Artigo do Brasil Debate
Por André Biancarelli e Rodrigo Vergnhanini
No último dia 16 de dezembro, o dólar comercial atingiu R$ 2,74 – o maior patamar dos últimos nove anos. Fechou 2014 em R$ 2,66, em desvalorização no ano de 13% e nada menos do que 60% ao longo de todo o primeiro mandato de Dilma.
A tendência recente de valorização do dólar frente a moedas periféricas, incluindo o Real, tem motivos que fogem do escopo dessa nota. É possível argumentar, no entanto, que independentemente dos fatores internos às economias, a saída de capitais dos países de moeda inconversível está, ao menos em parte, relacionada à divulgação de dados econômicos sobre recuperação dos Estados Unidos.
As incertezas acerca da normalização da política monetária americana, com possível elevação dos juros pelo FED e valorização do dólar, contribuem para um movimento de substituição de ativos de maior risco pelo dólar no portfólio dos investidores internacionais. Nesse cenário, fica clara a suscetibilidade dos países periféricos aos ciclos internacionais de liquidez.
Quais seriam, então, os efeitos de uma reversão generalizada no fluxo internacional de capitais, exogenamente determinada, sobre o cenário financeiro e macroeconômico brasileiro? Esse artigo argumenta que as condições de vulnerabilidade externa da economia brasileira estão muito mais sólidas quando comparadas a 2002 e consideradas numa perspectiva histórica.
O Gráfico 1 ilustra a mudança na composição dos passivos externos da economia brasileira de 2002 até o segundo semestre de 2014. Os investimentos diretos estrangeiros (IDEs), modalidade mais estável de financiamento, elevaram sua participação de 33% para 48%. Em contrapartida, os investimentos em carteira reduziram sua participação de 41 % para 38%, e a cifra “outros investimentos”, composta basicamente por empréstimos bancários, foi reduzida de 26% para 13%. Portanto, do ponto de vista da composição relativa, a situação é melhor que a de 2002.
Em termos absolutos, porém, o valor dos investimentos em carteira excede o valor das reservas internacionais (US$ 600 bilhões contra US$376 bilhões), despertando preocupações sobre a sustentabilidade financeira numa eventual reversão do ciclo internacional de liquidez.
Nesse sentido, torna-se importante analisar em quais moedas estão denominados os compromissos financeiros.
A linha pontilhada no gráfico representa a parcela dos passivos que está denominada em dólar. Essa parcela passou de 75,1%, no terceiro trimestre de 2002, para 38,3% no segundo trimestre de 2014.

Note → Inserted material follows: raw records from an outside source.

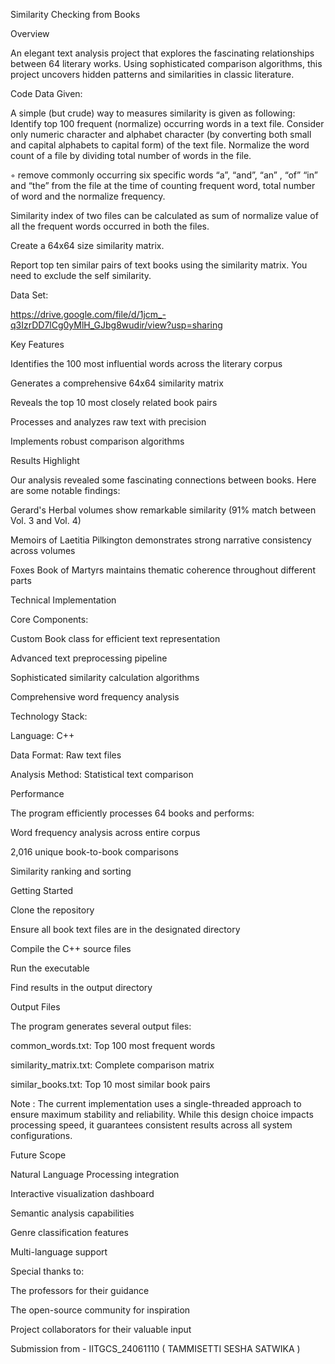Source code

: Similarity Checking from Books

Overview

An elegant text analysis project that explores the fascinating relationships between 64 literary works. Using sophisticated comparison algorithms, this project uncovers hidden patterns and similarities in classic literature.

Code Data Given:

A simple (but crude) way to measures similarity is given as following:
Identify top 100 frequent (normalize) occurring words in a text file. Consider only
numeric character and alphabet character (by converting both small and capital
alphabets to capital form) of the text file. Normalize the word count of a file by
dividing total number of words in the file.

◦ remove commonly occurring six specific words “a”, “and”, “an” , “of” “in” and
“the” from the file at the time of counting frequent word, total number of word
and the normalize frequency.

Similarity index of two files can be calculated as sum of normalize value of all the
frequent words occurred in both the files.

Create a 64x64 size similarity matrix.

Report top ten similar pairs of text books using the similarity matrix. You need to
exclude the self similarity.

Data Set:

https://drive.google.com/file/d/1jcm_-q3IzrDD7lCg0yMlH_GJbg8wudir/view?usp=sharing

Key Features

Identifies the 100 most influential words across the literary corpus

Generates a comprehensive 64x64 similarity matrix

Reveals the top 10 most closely related book pairs

Processes and analyzes raw text with precision

Implements robust comparison algorithms

Results Highlight

Our analysis revealed some fascinating connections between books. Here are some notable findings:

Gerard's Herbal volumes show remarkable similarity (91% match between Vol. 3 and Vol. 4)

Memoirs of Laetitia Pilkington demonstrates strong narrative consistency across volumes

Foxes Book of Martyrs maintains thematic coherence throughout different parts

Technical Implementation

Core Components:

Custom Book class for efficient text representation

Advanced text preprocessing pipeline

Sophisticated similarity calculation algorithms

Comprehensive word frequency analysis

Technology Stack:

Language: C++

Data Format: Raw text files

Analysis Method: Statistical text comparison

Performance

The program efficiently processes 64 books and performs:

Word frequency analysis across entire corpus

2,016 unique book-to-book comparisons

Similarity ranking and sorting

Getting Started

Clone the repository

Ensure all book text files are in the designated directory

Compile the C++ source files

Run the executable

Find results in the output directory

Output Files

The program generates several output files:

common_words.txt: Top 100 most frequent words

similarity_matrix.txt: Complete comparison matrix

similar_books.txt: Top 10 most similar book pairs

Note :
The current implementation uses a single-threaded approach to ensure maximum stability and reliability. 
While this design choice impacts processing speed, it guarantees consistent results across all system configurations.

Future Scope

Natural Language Processing integration

Interactive visualization dashboard

Semantic analysis capabilities

Genre classification features

Multi-language support


Special thanks to:

The professors for their guidance

The open-source community for inspiration

Project collaborators for their valuable input

Submission from - IITGCS_24061110 ( TAMMISETTI SESHA SATWIKA )
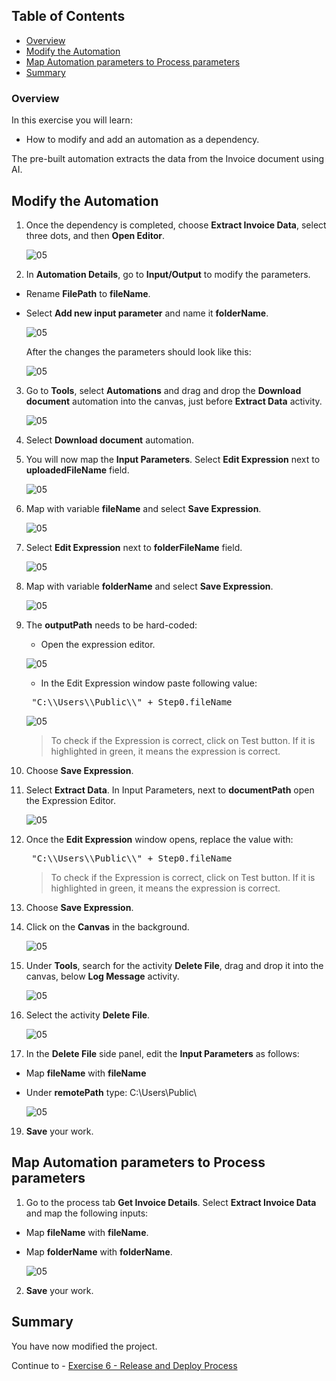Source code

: ## Table of Contents
 - [Overview](#overview)
 - [Modify the Automation](#modifyAutomation)
 - [Map Automation parameters to Process parameters](#mapParameters)
 - [Summary](#summary)

### Overview <a name="overview"></a>

In this exercise you will learn:

- How to modify and add an automation as a dependency.

The pre-built automation extracts the data from the Invoice document using AI.

## Modify the Automation <a name="modifyAutomation"></a>

1. Once the dependency is completed, choose **Extract Invoice Data**, select three dots, and then **Open Editor**.

    ![05](./images/010a.png)

2. In **Automation Details**, go to **Input/Output** to modify the parameters.

- Rename **FilePath** to **fileName**.
- Select **Add new input parameter** and name it **folderName**.

    ![05](./images/016a.png)

    After the changes the parameters should look like this:

    ![05](./images/017.png)

3. Go to **Tools**, select **Automations** and drag and drop the **Download document** automation into the canvas, just before **Extract Data** activity.

    ![05](./images/018.png)

4. Select **Download document** automation.

5. You will now map the **Input Parameters**. Select **Edit Expression** next to **uploadedFileName** field.

    ![05](./images/019.png)

6. Map with variable **fileName** and select **Save Expression**.

    ![05](./images/098.png)

7. Select **Edit Expression** next to **folderFileName** field.

    ![05](./images/097.png)

8. Map with variable **folderName** and select **Save Expression**.

    ![05](./images/099.png)

9. The **outputPath** needs to be hard-coded:

    - Open the expression editor.

    ![05](./images/080.png)

    - In the Edit Expression window paste following value:

    <pre> "C:\\Users\\Public\\" + Step0.fileName </pre>

    ![05](./images/081.png)

    > To check if the Expression is correct, click on Test button. If it is highlighted in green, it means the expression is correct.

10. Choose **Save Expression**.

11. Select **Extract Data**. In Input Parameters, next to **documentPath** open the Expression Editor.

    ![05](./images/082.png)

12. Once the **Edit Expression** window opens, replace the value with:

    <pre> "C:\\Users\\Public\\" + Step0.fileName </pre>

    > To check if the Expression is correct, click on Test button. If it is highlighted in green, it means the expression is correct.

13. Choose **Save Expression**.

14. Click on the **Canvas** in the background.

    ![05](./images/021.png)

16. Under **Tools**, search for the activity **Delete File**, drag and drop it into the canvas, below **Log Message** activity.

    ![05](./images/022.png)

17. Select the activity **Delete File**.

    ![05](./images/095.png)

18. In the **Delete File** side panel, edit the **Input Parameters** as follows:
- Map **fileName** with **fileName**
- Under **remotePath** type: C:\Users\Public\

    ![05](./images/023a.png)

19. **Save** your work.

## Map Automation parameters to Process parameters <a name="mapParameters"></a>

1. Go to the process tab **Get Invoice Details**. Select **Extract Invoice Data** and map the following inputs:

- Map **fileName** with **fileName**.
- Map **folderName** with **folderName**.

    ![05](./images/024.png)

2. **Save** your work.

## Summary <a name="summary"></a>

You have now modified the project.

Continue to - [Exercise 6 - Release and Deploy Process](../6_ReleaseDeployProcess/README.md)
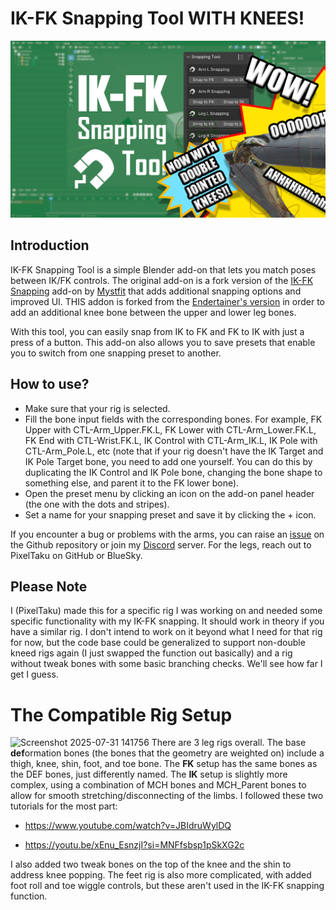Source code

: # IK-FK Snapping Tool WITH KNEES!
![banner](./BannerNew.png)

## Introduction
IK-FK Snapping Tool is a simple Blender add-on that lets you match poses between IK/FK controls. The original add-on is a fork version of the [IK-FK Snapping](https://github.com/Mystfit/IK-FK-Snapping-for-Blender) add-on by [Mystfit](https://github.com/Mystfit) that adds additional snapping options and improved UI. THIS addon is forked from the [Endertainer's version](https://github.com/Endertainer/IK-FK_Snapping_Tool) in order to add an additional knee bone between the upper and lower leg bones.

With this tool, you can easily snap from IK to FK and FK to IK with just a press of a button. This add-on also allows you to save presets that enable you to switch from one snapping preset to another.

## How to use?
- Make sure that your rig is selected.
- Fill the bone input fields with the corresponding bones. For example, FK Upper with CTL-Arm_Upper.FK.L, FK Lower with CTL-Arm_Lower.FK.L, FK End with CTL-Wrist.FK.L, IK Control with CTL-Arm_IK.L, IK Pole with CTL-Arm_Pole.L, etc (note that if your rig doesn't have the IK Target and IK Pole Target bone, you need to add one yourself. You can do this by duplicating the IK Control and IK Pole bone, changing the bone shape to something else, and parent it to the FK lower bone).
- Open the preset menu by clicking an icon on the add-on panel header (the one with the dots and stripes).
- Set a name for your snapping preset and save it by clicking the + icon.

If you encounter a bug or problems with the arms, you can raise an [issue](https://github.com/Endertainer/IK-FK_Snapping_Tool/issues/new) on the Github repository or join my [Discord](https://discord.com/invite/Xk7RxPq9R5) server. For the legs, reach out to PixelTaku on GitHub or BlueSky.

## Please Note
I (PixelTaku) made this for a specific rig I was working on and needed some specific functionality with my IK-FK snapping. It should work in theory if you have a similar rig. I don't intend to work on it beyond what I need for that rig for now, but the code base could be generalized to support non-double kneed rigs again (I just swapped the function out basically) and a rig without tweak bones with some basic branching checks. We'll see how far I get I guess.

# The Compatible Rig Setup
<img width="1917" height="1006" alt="Screenshot 2025-07-31 141756" src="https://github.com/user-attachments/assets/e5ad80a3-eaa9-43c2-b209-8decb9fe5391" />
There are 3 leg rigs overall. The base <b>def</b>ormation bones (the bones that the geometry are weighted on) include a thigh, knee, shin, foot, and toe bone. The <b>FK</b> setup has the same bones as the DEF bones, just differently named. The <b>IK</b> setup is slightly more complex, using a combination of MCH bones and MCH_Parent bones to allow for smooth stretching/disconnecting of the limbs. I followed these two tutorials for the most part:

- https://www.youtube.com/watch?v=JBIdruWylDQ

- https://youtu.be/xEnu_EsnzjI?si=MNFfsbsp1pSkXG2c

I also added two tweak bones on the top of the knee and the shin to address knee popping. The feet rig is also more complicated, with added foot roll and toe wiggle controls, but these aren't used in the IK-FK snapping function.


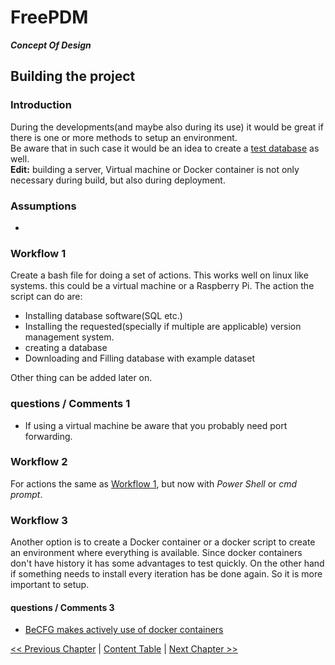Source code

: # FreePDM
***Concept Of Design***


## Building the project

### Introduction

During the developments(and maybe also during its use) it would be great if there is one or more methods to setup an environment.  
Be aware that in such case it would be an idea to create a [test database](06-DbShape.md) as well.  
**Edit:** building a server, Virtual machine or Docker container is not only necessary during build, but also during deployment.

### Assumptions

- 

### Workflow 1  <!-- Bash script for setting up environment-->

Create a bash file for doing a set of actions.
This works well on linux like systems.
this could be a virtual machine or a Raspberry Pi.
The action the script can do are:

- Installing database software(SQL etc.)
- Installing the requested(specially if multiple are applicable) version management system.
- creating a database
- Downloading and Filling database with example dataset

Other thing can be added later on.

### questions / Comments 1

- If using a virtual machine be aware that you probably need port forwarding.

### Workflow 2  <!-- Cmd OR Powershell script for setting up environment-->

For actions the same as [Workflow 1](#workflow-1), but now with _Power Shell_ or _cmd prompt_.

### Workflow 3  <!-- Docker container script for setting up environment-->

Another option is to create a Docker container or a docker script to create an environment where everything is available.
Since docker containers don't have history it has some advantages to test quickly.
On the other hand if something needs to install every iteration has be done again.
So it is more important to setup.

#### questions / Comments 3

- [BeCFG makes actively use of docker containers](https://docs.becpg.fr/en/installation/server_installation.html#software-prerequisites)

[<< Previous Chapter](07-DbInteraction.md) | [Content Table](README.md) | [Next Chapter >>](../FreePDM_03-DesignDecisions.md)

A consequência prática dessa mudança na denominação monetária dos passivos externos é que, diante de uma desvalorização do câmbio, os compromissos externos totais se encolhem.
Para efeito de ilustração, tomemos a crise do subprime de 2008, cenário marcado pela reversão do ciclo de liquidez internacional e com efeitos normalmente bastante adversos sobre as contas externas dos países periféricos. O câmbio brasileiro se desvalorizou 50% entre julho e dezembro de 2008. Neste período, os passivos totais da economia com o exterior se encolheram na magnitude de U$$ 324 bilhões, enquanto o reflexo disso nos fluxos foi irrisório.
Do ponto de vista dos ativos, houve acúmulo exponencial de reservas internacionais (US$ 37 bilhões em janeiro de 2002 para US$ 376 bilhões em outubro de 2014). A relação de passivos dolarizados sobre os ativos externos passou de 2,3% para 0,8%no período. Em outras palavras, pode-se dizer que, atualmente, as disponibilidades externas superam, em valor, os passivos em moeda estrangeira.
O impacto da desvalorização também tende a ser positivo sobre a dívida pública líquida, uma vez que os passivos do setor público estão em grande parte denominados em reais e todas as reservas, em dólar.
A taxa de câmbio tem efeitos complexos sobre a estrutura produtiva interna e sobre as variáveis macroeconômicas (particularmente a inflação) e, portanto, devem ser considerados numa perspectiva ampla. No entanto, pode-se concluir que, do ponto de vista da situação patrimonial do Brasil com o exterior, a desvalorização do câmbio tende a gerar não uma deterioração, mas uma melhora das condições de solvência e vulnerabilidade externa – o que por si só, constitui uma importante novidade.
Fonte dos dados: Banco Central do Brasil.